Woodstock – the only real Woodstock, the one in 1969 – lasted just three days. But its memory resonates to this day not only for the thousands who were there but for millions who heard the recordings and saw the film footage. New releases of that documentation have introduced new generations to the spirit – or the spirits, since there were both good and bad – of Woodstock. On July 29 the newest iteration will appear: a Limited Edition Blu-ray release of the 40th Anniversary film Woodstock: 3 Days of Peace and Music.
While reading up on Tupac Shakur recently to report on the upcoming Broadway musical featuring the late rapper’s songs, I learned that more than 50 posthumous Tupac albums have been released. Record companies and artists’ estates have long been well known for repeatedly repackaging a dead artist’s material for new releases and new profits, but 50 albums by someone who had died in his 20s seems a mite excessive.
With Woodstock, it’s a different kind of excess. For one thing, many of the artists who performed during that muddy extravaganza are still very much alive. For another, Woodstock was a singular event, not a career or a body of work.

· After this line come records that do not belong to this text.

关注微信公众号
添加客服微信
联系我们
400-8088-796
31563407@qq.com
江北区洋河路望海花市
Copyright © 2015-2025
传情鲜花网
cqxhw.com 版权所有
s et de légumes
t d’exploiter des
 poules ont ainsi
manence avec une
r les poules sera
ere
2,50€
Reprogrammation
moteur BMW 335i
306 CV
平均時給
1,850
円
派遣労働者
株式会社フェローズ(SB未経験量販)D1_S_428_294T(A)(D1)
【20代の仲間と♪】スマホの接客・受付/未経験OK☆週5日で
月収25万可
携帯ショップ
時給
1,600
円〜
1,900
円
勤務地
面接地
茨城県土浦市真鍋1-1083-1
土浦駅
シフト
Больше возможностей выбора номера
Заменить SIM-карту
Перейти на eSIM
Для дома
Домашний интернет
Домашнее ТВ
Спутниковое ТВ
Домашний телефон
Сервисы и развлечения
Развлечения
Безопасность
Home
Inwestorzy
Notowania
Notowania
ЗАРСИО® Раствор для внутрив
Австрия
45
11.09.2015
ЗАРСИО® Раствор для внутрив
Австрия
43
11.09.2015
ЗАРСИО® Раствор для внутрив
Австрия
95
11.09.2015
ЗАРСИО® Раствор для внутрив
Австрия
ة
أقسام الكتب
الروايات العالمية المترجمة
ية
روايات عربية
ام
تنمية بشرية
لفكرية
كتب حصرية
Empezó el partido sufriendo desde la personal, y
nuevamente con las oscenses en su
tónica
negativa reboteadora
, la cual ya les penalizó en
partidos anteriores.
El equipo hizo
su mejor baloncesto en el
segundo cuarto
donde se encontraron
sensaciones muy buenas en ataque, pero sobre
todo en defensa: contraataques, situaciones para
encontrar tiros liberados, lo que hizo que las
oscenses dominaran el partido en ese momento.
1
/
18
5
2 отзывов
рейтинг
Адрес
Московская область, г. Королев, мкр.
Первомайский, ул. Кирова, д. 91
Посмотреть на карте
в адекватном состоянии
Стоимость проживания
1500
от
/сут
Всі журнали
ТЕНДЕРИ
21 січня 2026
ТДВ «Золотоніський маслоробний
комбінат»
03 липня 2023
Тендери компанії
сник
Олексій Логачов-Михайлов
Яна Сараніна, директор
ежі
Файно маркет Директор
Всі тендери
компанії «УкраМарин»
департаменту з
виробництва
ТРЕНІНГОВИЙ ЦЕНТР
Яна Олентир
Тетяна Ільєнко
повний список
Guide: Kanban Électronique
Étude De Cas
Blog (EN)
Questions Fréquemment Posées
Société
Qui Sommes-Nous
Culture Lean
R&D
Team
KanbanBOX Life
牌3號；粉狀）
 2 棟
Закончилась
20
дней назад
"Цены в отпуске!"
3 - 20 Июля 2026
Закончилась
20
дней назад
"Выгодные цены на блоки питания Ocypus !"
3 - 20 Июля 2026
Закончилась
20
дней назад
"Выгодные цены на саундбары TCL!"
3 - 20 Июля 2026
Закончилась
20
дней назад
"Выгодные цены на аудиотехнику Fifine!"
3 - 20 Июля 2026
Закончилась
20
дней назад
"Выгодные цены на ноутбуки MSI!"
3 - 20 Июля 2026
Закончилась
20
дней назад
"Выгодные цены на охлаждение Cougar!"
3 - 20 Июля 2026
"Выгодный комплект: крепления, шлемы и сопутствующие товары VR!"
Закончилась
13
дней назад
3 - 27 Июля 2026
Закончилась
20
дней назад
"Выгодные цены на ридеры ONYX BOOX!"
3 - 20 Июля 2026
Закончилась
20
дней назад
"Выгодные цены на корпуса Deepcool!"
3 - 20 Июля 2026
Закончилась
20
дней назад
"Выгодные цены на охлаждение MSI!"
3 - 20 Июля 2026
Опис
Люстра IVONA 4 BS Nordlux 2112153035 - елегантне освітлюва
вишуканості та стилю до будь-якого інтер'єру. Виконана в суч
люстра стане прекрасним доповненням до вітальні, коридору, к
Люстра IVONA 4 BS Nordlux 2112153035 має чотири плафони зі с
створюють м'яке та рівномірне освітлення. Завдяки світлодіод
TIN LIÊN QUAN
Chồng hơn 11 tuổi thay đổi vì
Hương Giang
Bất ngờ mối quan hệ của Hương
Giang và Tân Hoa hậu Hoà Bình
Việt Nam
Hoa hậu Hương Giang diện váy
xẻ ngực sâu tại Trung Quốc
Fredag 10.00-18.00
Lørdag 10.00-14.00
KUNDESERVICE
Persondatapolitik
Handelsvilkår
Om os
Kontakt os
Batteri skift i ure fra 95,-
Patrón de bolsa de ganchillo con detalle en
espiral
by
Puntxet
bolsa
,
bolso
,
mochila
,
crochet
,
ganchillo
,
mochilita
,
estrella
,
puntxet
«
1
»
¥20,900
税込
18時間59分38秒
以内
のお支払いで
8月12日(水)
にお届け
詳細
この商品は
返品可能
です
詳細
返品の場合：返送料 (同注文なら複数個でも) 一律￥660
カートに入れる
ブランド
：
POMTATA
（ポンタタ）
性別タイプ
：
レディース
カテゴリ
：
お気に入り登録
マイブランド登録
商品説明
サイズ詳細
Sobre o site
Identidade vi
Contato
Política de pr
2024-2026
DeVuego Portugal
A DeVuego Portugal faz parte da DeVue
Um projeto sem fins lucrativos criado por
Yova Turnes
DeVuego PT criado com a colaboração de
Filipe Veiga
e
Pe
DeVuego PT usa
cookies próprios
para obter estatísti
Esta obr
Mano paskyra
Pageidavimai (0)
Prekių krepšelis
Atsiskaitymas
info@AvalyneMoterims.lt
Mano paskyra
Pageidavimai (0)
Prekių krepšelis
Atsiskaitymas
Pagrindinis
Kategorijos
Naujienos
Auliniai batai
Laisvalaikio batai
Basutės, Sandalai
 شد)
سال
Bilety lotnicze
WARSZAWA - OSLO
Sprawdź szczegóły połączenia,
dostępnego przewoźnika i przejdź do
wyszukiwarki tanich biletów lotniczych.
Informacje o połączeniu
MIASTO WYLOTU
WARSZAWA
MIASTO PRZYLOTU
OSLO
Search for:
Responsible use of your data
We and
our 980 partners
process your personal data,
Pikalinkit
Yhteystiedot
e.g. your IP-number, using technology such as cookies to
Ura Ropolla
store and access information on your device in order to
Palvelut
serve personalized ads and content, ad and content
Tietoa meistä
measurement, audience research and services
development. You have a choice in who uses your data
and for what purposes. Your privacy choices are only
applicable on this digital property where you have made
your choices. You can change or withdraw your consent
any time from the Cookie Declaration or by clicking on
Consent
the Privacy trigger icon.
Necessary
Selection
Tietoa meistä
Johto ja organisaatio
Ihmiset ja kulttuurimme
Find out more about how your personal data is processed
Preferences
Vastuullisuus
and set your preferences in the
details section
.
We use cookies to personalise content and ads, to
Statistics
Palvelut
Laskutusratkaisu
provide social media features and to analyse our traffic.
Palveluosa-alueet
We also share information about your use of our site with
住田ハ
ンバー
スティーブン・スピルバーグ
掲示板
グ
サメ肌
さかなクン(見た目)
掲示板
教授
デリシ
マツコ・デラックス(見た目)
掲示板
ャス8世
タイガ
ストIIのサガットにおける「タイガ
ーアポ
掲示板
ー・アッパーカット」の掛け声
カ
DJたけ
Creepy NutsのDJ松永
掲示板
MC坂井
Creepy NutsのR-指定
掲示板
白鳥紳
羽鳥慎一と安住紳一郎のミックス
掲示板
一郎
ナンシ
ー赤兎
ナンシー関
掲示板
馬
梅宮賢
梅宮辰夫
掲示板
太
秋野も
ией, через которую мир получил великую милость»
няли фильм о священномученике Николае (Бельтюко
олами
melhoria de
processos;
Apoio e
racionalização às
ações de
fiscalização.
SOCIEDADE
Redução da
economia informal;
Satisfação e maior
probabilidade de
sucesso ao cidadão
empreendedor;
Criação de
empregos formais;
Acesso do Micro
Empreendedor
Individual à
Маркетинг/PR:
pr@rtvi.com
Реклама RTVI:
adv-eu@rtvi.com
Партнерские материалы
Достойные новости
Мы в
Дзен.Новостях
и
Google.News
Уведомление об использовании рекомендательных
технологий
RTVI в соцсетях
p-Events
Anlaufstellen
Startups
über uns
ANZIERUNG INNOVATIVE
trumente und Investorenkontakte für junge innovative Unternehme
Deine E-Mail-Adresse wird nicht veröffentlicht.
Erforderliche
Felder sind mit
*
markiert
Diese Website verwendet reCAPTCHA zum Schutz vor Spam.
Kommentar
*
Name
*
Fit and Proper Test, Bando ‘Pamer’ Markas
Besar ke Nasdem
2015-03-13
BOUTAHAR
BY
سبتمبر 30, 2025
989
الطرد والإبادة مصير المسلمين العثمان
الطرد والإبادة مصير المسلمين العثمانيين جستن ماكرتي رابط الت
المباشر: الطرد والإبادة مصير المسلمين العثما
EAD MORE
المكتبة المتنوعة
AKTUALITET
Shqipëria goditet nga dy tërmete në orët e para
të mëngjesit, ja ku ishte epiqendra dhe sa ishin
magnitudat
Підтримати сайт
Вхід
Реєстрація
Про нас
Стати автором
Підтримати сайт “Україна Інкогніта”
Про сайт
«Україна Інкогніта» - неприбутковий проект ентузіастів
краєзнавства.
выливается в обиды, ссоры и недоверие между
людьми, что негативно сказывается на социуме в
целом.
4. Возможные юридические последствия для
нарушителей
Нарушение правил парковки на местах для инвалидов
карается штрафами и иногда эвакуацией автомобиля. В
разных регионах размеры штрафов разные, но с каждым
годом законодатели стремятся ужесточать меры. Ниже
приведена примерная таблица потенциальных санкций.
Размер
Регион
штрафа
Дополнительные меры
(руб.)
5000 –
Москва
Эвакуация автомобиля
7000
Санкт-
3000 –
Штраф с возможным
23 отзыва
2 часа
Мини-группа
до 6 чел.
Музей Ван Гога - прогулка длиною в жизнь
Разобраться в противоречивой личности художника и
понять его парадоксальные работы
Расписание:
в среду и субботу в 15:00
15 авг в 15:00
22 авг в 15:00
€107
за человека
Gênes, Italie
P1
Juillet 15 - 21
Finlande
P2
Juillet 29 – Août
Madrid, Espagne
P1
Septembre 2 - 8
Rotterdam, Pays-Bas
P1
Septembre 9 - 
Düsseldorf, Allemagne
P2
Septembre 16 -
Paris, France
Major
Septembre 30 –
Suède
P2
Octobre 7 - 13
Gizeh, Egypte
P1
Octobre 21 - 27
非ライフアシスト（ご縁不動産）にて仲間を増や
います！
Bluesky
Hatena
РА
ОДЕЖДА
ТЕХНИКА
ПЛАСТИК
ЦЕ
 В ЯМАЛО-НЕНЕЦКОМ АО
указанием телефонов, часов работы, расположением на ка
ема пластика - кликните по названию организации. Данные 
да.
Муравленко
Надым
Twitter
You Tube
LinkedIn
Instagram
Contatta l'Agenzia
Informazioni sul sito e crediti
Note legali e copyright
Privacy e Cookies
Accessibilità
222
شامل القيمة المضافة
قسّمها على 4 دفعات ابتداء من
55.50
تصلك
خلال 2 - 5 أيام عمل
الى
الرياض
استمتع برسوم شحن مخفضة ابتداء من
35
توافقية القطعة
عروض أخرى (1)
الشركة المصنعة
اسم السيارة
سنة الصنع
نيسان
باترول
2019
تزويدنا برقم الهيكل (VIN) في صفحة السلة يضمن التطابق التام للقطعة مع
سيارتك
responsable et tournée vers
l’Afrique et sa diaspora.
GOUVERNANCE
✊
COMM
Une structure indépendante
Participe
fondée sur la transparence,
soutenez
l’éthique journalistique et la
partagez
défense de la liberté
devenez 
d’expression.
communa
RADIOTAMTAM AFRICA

Yet in a sense it is a body of work – a body of songs, played at a one-time-only gathering of a particular set of artists. The documentary Woodstock: 3 Days of Peace and Music, probably the most iconic artifact of the festival, doesn’t include anywhere near all of them – if it did, it would have to be days long. There’s plenty of concert footage that’s never been released before, and other footage whose availability has been limited. The new edition contains a whole bunch of it, including The Who’s “Pinball Wizard,” Melanie’s version of “Mr. Tambourine Man,” CSNY’s “Helplessly Hoping” and “Marrakesh Express,” and footage from Jefferson Airplane, Joan Baez, Santana and others. Also included are, among other segments, interviews with Martin Scorsese, Michael Lang, Hugh Hefner, and Michael Wadleigh, director of the 1970 Woodstock film, of which Woodstock: 3 Days of Peace and Music is the four-hour director’s cut.
All told, the new package includes the director’s cut plus 18 performances grouped as “Woodstock: Untold Stories” and a series of interviews combined as “Woodstock: From Festival to Feature.” A few new premiums, like reproductions of Woodstock tickets, round out the set. It will be available July 29.